WHAT IS BEING ASKED:
Can you copy each of the entries below line for line, without changing anything, and leave the pictures out?

━━━━━ DATASET EXCERPTS ━━━━━

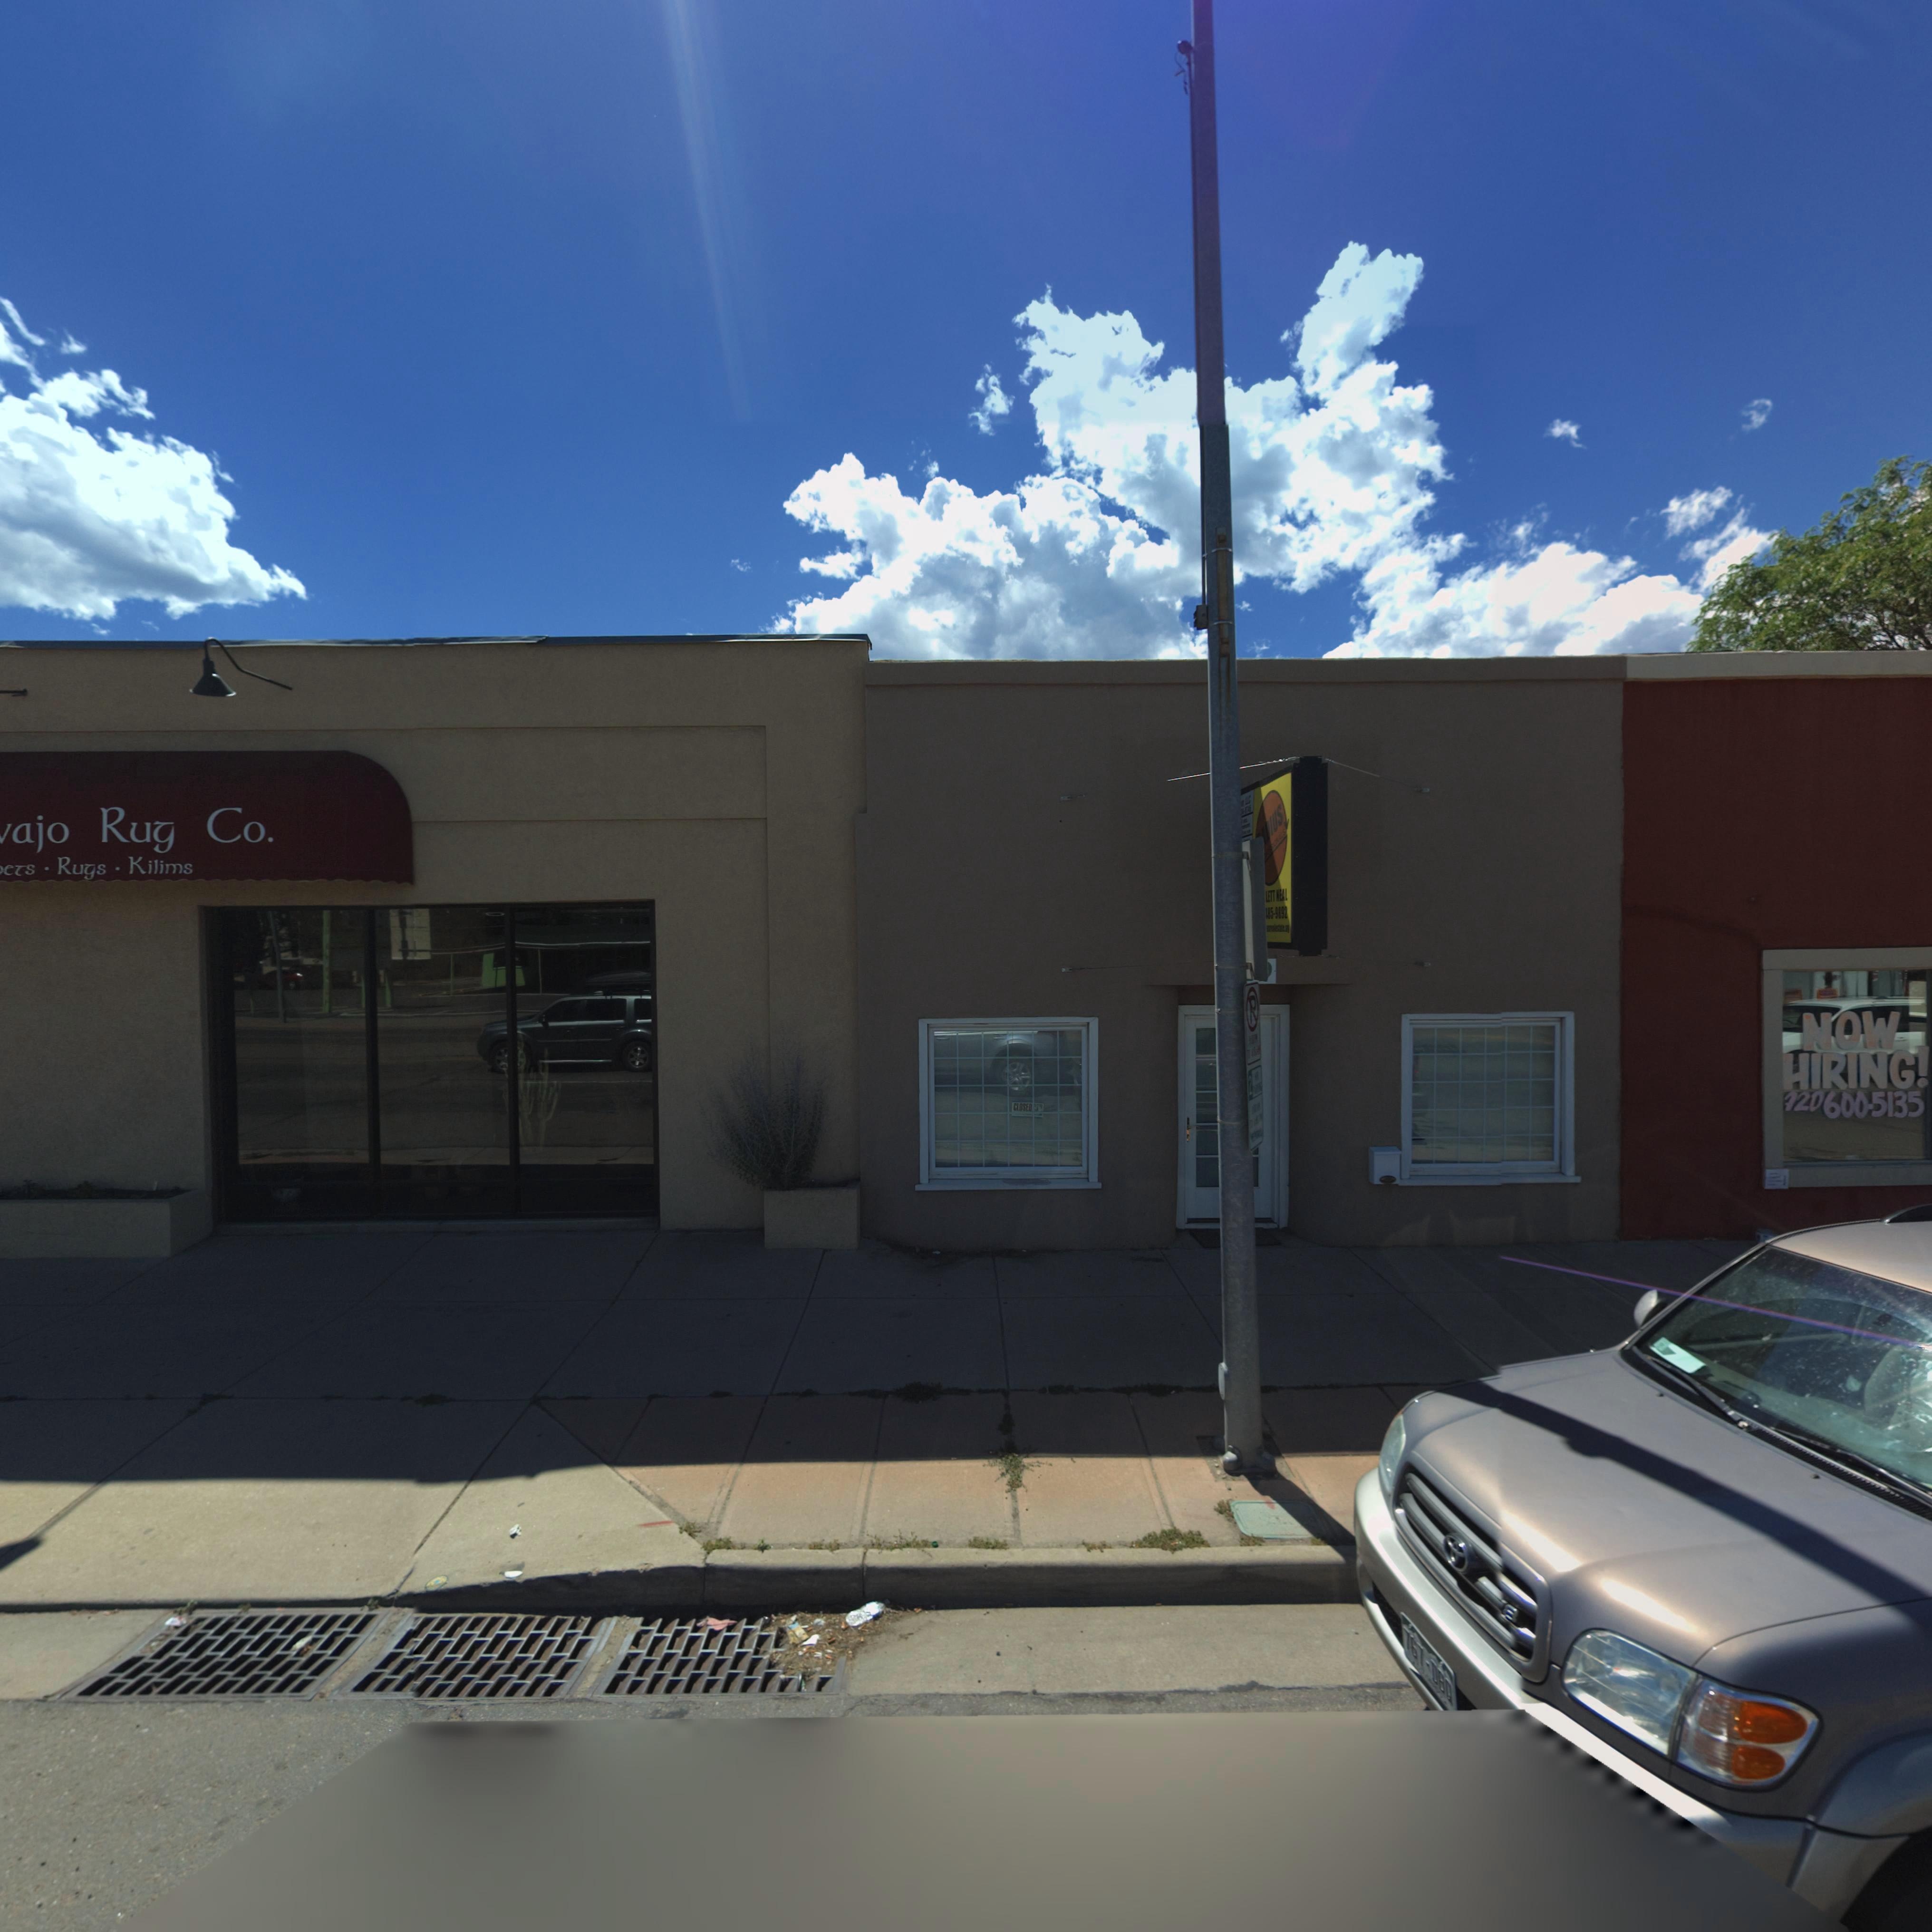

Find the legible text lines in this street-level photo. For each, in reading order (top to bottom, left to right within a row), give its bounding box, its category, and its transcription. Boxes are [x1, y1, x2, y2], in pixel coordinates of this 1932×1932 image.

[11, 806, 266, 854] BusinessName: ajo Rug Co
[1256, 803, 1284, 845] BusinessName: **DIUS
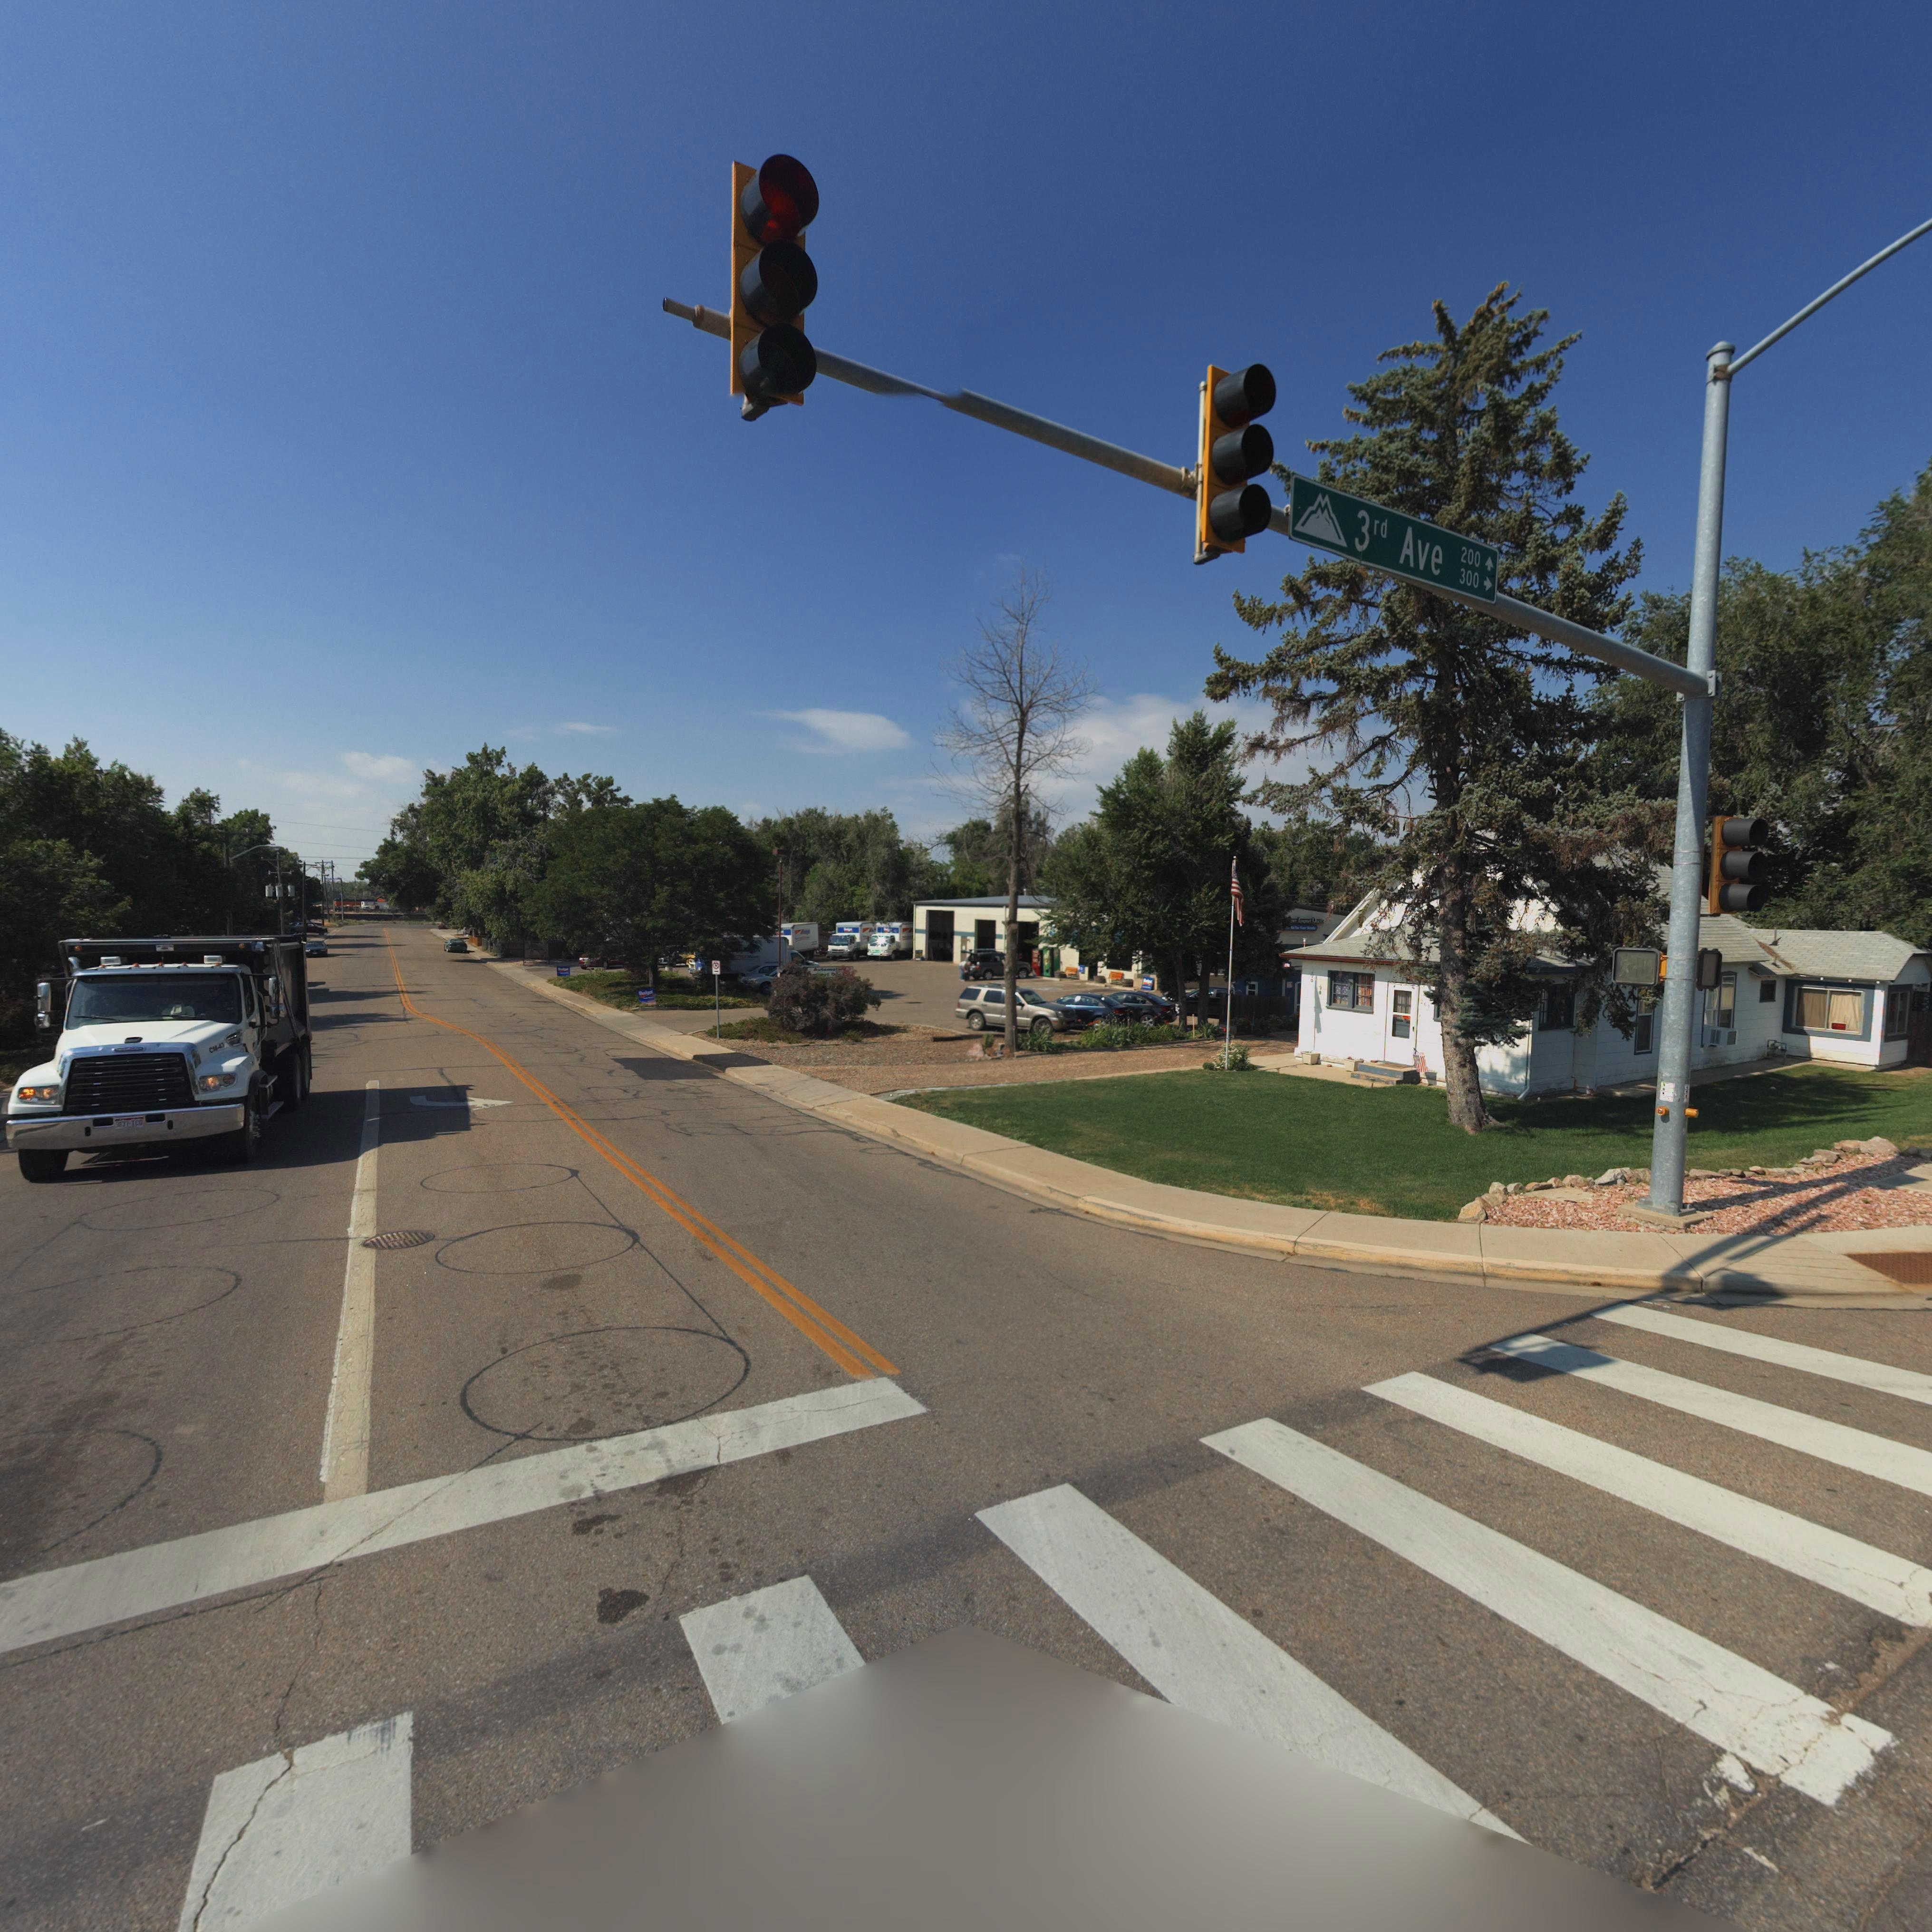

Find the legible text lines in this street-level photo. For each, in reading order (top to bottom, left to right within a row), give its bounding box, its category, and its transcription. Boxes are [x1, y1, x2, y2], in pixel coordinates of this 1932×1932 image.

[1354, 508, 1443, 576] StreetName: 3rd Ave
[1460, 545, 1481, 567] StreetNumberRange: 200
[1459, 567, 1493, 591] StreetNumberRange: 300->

━━━━━

SOLVED PROBLEM:
Find the legible text lines in this street-level photo. For each, in reading order (top to bottom, left to right within a row), give its bounding box, its category, and its transcription. Boxes are [x1, y1, x2, y2], in pixel coordinates of this 1932×1932 image.

[11, 806, 266, 854] BusinessName: ajo Rug Co
[1256, 803, 1284, 845] BusinessName: **DIUS

Find the legible text lines in this street-level photo. For each, in reading order (top to bottom, left to right within a row), give its bounding box, its category, and its transcription. Boxes are [x1, y1, x2, y2], in pixel coordinates of this 1932×1932 image.

[1354, 508, 1443, 576] StreetName: 3rd Ave
[1460, 545, 1481, 567] StreetNumberRange: 200
[1459, 567, 1493, 591] StreetNumberRange: 300->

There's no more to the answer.